One of my mentors, Alex Mandossian, gave this book to me as a gift not too long ago. I finally got around to reading it and it’s amazing. The chapters are amazingly easy to read and comprehend. If I only have a few minutes during the day, it’s something that I can pick up and start reading with the knowledge that I’ll be able to complete a chapter quickly.
While reading early this morning, I came across a chapter from Harvey Mackay’s book that really hit home for me. It hit home for me because it made me realize the importance of time in our lives and just how precious it is. It also made me realize the importance of doing work that is not only significant to you, but also life changing and impactful on others.
Each day the minutes are ticking down on our lives. Every day we’re dying. With that said, is what you’re doing on a day-in day-out basis in alignment with your dream, vision, purpose, and mission for your life?
Exerpt taken from Harvey Mackay’s book “The Mackay MBA of Selling in the Real World“.
Flea trainers have observed a strange but predictable habit of fleas. Fleas are trained by putting them in a cardboard box with a top on it. The fleas will jump up and hit the top of the cardboard box over and over and over again. As you watch them jump and hit the lid, something very interesting becomes obvious. The fleas continue to jump, but they are no longer jumping high enough to hit the top.
When you take off the lid, the fleas continue to jump, but they will not jump out of the box. They won’t jump out because they can’t jump out. Why? They have conditioned themselves to jump just so high.
People very often do the same thing. They restrict themselves and never reach their potential. Just like fleas, they fail to jump higher, thinking they are doing all they can do.
Your past is not your potential.
In the words of Charlie Brown, “The greatest burden in life is to have a great potential.”
Far too many people exist in a world of “what is” rather than applying their energies to “what can be.”
To reach your potential, the primary ingredient is desire. Many people fail to succeed because they don’t know what they want or they don’t want it in the worst way. In other words, they aren’t willing to work for it… they don’t want to pay the price.
It’s like the woman who said to a world-class musician, “I’d give anything to be able to play like you.” And the musician said, “I don’t think you would, because not many people are willing to make the commitment.”

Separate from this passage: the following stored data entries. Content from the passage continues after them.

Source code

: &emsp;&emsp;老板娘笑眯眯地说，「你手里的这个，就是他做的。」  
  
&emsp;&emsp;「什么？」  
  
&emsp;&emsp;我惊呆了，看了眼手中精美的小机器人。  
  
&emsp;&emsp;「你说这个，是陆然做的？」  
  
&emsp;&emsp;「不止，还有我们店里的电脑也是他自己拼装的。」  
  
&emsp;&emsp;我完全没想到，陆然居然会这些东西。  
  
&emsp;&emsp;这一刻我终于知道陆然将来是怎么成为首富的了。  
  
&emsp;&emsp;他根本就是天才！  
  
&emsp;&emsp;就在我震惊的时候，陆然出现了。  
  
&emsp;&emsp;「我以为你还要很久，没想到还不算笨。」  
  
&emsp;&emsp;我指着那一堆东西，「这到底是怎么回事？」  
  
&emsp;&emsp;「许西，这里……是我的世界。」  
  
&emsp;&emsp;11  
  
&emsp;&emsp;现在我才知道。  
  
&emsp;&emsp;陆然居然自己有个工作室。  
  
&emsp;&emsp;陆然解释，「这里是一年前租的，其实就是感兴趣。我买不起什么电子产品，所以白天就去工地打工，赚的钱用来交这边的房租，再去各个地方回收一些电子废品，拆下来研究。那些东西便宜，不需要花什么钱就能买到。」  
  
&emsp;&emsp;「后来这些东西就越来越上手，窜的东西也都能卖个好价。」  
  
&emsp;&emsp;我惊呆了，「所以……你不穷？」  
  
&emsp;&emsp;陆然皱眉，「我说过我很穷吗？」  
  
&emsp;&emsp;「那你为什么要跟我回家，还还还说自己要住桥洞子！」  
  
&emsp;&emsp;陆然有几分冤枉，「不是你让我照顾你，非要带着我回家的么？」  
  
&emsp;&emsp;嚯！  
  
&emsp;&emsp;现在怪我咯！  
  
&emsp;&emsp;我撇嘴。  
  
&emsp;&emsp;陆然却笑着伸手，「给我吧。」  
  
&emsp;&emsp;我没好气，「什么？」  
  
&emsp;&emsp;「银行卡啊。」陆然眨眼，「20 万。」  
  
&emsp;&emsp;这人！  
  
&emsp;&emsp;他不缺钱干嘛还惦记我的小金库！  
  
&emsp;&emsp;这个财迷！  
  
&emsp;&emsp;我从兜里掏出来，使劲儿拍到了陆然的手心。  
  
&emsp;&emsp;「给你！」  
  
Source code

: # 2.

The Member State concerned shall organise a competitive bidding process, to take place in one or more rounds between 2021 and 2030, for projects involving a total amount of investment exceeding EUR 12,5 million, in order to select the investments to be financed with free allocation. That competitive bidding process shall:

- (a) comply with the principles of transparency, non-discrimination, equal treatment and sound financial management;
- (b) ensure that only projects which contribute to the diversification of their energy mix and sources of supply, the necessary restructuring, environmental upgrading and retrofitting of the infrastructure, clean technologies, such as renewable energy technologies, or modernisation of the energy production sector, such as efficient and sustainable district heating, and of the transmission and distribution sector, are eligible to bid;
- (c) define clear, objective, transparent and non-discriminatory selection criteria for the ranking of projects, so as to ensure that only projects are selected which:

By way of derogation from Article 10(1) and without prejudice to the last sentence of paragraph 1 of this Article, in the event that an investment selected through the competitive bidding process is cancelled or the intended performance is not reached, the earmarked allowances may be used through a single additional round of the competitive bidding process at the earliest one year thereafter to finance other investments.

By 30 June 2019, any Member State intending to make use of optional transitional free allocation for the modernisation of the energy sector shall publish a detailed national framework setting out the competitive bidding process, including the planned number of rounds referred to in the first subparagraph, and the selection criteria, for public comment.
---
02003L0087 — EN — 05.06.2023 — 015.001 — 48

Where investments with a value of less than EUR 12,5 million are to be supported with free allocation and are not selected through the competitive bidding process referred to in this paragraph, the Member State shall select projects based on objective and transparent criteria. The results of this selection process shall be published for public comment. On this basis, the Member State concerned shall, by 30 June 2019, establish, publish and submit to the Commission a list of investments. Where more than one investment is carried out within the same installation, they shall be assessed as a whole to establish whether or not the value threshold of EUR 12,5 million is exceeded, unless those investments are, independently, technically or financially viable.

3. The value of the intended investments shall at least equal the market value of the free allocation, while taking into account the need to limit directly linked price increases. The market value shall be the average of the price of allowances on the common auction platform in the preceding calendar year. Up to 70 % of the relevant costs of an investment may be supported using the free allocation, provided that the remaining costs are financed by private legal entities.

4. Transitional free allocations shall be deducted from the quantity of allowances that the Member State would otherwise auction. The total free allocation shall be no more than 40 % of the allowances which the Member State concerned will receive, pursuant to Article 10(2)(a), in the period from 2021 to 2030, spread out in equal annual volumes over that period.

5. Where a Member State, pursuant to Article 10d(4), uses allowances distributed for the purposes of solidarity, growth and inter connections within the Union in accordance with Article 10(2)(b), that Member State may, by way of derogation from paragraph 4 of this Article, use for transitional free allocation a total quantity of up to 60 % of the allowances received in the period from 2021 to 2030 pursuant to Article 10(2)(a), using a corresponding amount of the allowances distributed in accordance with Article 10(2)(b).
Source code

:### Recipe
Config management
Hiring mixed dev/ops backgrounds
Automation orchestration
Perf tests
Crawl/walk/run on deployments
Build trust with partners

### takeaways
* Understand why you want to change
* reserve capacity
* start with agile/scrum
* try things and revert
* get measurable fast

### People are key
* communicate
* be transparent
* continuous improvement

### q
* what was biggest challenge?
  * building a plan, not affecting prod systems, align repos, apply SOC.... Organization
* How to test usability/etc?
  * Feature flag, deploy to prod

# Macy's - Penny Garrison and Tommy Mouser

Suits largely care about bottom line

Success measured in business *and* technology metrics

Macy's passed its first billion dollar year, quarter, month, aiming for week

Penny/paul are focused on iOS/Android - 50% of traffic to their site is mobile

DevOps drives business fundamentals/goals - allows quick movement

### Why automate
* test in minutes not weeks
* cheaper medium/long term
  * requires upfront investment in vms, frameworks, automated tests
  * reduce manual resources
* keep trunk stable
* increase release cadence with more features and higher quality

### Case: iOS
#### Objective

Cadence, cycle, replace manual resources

Desire isn’t enough. You must have the will to prepare. Preparation means yearning, learning, reading, listening, organizing, and expanding your thinking. It involves rigorous training of your mind and body to achieve success.
The playwright George Bernard Shaw understood this. A reporter interviewed him shortly before his death and asked, “Mr. Shaw, you have visited with some of the most famous people in the world. You’ve known royalty, world-renowned authors, artists, teachers, and dignitaries from every part of the world. If you could live your life over and be anyone you’ve known, or any person from history, whom would you choose to be?”
Shaw replied, “I would choose to be the man George Bernard Shaw could have been, but never was.”
When you look at yourself in the mirror at the end of the day, what type of person could you be, but have yet to become?